Some China experts are pessimistic though. Charles Burton of Brock University in St. Catherines, Ont., says hosting the Olympics could in the long term make China more dangerously nationalistic.

"It could embolden [China] to try to reassert what's seen as its natural role in international affairs, the role it occupied over 1,000 years when it was militarily and politically dominant in the world," Burton says.

For months, the Chinese authorities have told local sports fans to tone down nationalism in the stands at the Olympics, to behave with decorum and respect, even toward nationals of countries that have antagonized them in the past.

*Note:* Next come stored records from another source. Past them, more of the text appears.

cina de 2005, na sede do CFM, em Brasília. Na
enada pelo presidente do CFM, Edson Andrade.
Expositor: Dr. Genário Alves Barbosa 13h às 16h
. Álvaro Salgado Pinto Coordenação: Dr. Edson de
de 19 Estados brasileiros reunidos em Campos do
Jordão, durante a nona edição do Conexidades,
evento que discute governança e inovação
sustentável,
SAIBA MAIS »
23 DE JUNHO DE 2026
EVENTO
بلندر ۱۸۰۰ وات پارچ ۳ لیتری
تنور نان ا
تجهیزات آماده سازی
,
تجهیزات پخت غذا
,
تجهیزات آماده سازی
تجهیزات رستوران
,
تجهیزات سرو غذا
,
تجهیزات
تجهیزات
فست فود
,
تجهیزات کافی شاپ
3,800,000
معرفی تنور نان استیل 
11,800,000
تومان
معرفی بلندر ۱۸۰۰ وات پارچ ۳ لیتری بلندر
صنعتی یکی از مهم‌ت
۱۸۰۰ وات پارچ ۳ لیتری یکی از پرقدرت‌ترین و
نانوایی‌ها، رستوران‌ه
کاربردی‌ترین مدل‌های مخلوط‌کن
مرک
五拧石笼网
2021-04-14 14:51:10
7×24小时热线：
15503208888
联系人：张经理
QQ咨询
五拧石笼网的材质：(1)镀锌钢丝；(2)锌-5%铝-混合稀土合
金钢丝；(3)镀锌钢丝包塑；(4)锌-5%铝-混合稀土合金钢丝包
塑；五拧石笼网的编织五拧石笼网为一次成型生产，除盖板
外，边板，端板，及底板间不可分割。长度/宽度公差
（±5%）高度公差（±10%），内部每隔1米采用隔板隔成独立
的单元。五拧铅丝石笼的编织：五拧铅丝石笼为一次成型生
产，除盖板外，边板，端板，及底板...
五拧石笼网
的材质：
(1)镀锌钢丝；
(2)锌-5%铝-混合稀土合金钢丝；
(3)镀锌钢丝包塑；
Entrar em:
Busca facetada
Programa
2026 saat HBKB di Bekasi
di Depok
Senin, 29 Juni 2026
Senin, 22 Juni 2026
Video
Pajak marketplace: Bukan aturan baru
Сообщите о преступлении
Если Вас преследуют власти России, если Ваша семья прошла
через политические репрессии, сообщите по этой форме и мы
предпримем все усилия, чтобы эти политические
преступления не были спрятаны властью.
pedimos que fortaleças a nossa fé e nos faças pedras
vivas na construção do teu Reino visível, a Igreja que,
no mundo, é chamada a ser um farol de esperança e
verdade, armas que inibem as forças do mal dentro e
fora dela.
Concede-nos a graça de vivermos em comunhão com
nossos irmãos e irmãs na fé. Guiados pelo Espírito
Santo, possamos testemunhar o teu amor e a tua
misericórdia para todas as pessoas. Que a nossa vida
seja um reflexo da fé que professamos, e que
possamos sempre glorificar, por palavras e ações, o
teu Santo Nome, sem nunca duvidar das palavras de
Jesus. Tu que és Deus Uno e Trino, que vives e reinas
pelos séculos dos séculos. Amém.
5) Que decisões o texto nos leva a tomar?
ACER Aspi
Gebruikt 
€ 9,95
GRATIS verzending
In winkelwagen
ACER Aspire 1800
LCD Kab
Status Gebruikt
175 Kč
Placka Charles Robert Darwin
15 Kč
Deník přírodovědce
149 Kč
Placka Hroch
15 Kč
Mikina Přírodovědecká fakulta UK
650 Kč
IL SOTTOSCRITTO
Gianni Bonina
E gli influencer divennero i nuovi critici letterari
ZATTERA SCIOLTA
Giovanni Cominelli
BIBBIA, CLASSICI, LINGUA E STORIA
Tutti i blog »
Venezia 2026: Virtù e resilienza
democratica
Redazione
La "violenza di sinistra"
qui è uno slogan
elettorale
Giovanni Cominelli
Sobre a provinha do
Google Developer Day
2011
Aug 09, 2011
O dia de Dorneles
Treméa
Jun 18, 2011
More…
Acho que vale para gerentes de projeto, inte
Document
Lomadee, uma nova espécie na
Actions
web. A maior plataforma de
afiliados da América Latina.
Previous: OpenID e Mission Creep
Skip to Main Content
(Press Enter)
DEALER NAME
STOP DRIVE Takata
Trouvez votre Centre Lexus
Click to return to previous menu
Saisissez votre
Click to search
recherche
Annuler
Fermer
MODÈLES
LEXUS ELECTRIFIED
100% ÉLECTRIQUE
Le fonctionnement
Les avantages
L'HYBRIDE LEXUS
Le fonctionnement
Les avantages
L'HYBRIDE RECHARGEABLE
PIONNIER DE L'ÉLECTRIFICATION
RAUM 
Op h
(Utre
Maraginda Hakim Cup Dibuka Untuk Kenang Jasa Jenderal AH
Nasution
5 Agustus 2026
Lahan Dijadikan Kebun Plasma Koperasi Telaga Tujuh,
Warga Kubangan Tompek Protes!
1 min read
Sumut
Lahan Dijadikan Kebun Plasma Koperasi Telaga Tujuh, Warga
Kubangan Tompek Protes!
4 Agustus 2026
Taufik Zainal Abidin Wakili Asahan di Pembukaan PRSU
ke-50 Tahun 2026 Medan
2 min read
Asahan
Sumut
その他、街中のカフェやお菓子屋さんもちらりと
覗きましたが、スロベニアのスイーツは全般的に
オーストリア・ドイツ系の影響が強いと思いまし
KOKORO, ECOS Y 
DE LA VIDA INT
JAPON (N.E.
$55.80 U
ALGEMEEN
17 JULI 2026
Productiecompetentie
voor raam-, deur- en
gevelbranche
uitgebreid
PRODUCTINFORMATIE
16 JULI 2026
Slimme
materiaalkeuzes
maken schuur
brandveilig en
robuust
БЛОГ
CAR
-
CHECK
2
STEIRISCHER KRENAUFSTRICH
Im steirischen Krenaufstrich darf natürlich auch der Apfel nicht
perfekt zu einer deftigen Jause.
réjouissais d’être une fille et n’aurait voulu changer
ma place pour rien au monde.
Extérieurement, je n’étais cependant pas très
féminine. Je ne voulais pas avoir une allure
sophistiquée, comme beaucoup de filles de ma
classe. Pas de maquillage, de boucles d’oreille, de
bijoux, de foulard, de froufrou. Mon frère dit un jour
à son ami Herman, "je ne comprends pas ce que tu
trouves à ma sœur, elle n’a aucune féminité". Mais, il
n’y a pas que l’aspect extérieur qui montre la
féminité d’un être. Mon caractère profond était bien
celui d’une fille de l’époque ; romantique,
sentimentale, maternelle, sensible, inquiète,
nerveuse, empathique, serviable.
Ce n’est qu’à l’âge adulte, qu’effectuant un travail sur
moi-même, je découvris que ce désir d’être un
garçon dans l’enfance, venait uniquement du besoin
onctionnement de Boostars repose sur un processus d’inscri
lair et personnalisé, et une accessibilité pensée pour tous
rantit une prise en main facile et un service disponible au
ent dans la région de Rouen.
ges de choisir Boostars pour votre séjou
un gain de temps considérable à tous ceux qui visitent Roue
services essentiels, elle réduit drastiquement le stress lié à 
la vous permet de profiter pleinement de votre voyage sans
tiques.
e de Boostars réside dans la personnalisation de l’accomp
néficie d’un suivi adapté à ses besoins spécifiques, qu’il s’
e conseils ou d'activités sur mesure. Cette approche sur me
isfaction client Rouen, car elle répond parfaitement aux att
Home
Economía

How the world reacts to China before, during and after the Games will be just as crucial as the outcome of the Games, according to some experts.

Xu Guoqi of Kalamazoo College says Chinese people will be watching media coverage and comments from foreign governments closely, and what's perceived as anti-China sentiment could have lasting effects on how the country relates to the rest of the world.

Yiyi Lu of Britain's Royal Institute for International Affairs agrees.

'There is potential for a nasty backlash.'—Yiyi Lu, Royal Institute of International Affairs

"As globalization and China's development bring more people into contact with the West," he wrote in Britain's Guardian newspaper, "there is the potential for a nasty backlash. Managing the expectations of the Chinese people is therefore an important task ... if they don't want to see anti-Western feelings grow."

There's evidence that Chinese intellectuals share these concerns. A recent commentary in the Beijing magazine Nan Feng Chuang warns that rising tides of chauvinism can only harm the country.

"To constrain and tame nationalism, to neutralize and confine it to reasonable proportions, we need to safeguard complete openness towards the outside world. This is the best and only way to prevent nationalism from spinning out of control," says the essay.

China rising... and rising

About one thing there is no dispute: the economic and political resurgence of China will continue and intensify. Chinese investors are active in markets everywhere; rising Chinese demand for food, oil, minerals and consumer goods has driven up prices — and often incomes —around the world. Beijing is a key global player at the United Nations, the World Trade Organization and other international organizations.

China matters, and managing relations between Beijing and the rest of the world has never been more important and more demanding of subtlety or insight.

According to Jan Wong, whose latest book is Beijing Confidential: A Tale of Comrades Lost and Found, economics, culture and communications are changing the nature of how the Chinese relate to the world, and this is a good thing.

"There is so much going on right now. There's business, tourism, student exchanges, a huge degree of cultural cross-fertilization," says Wong.

"Everything is moving so fast in China."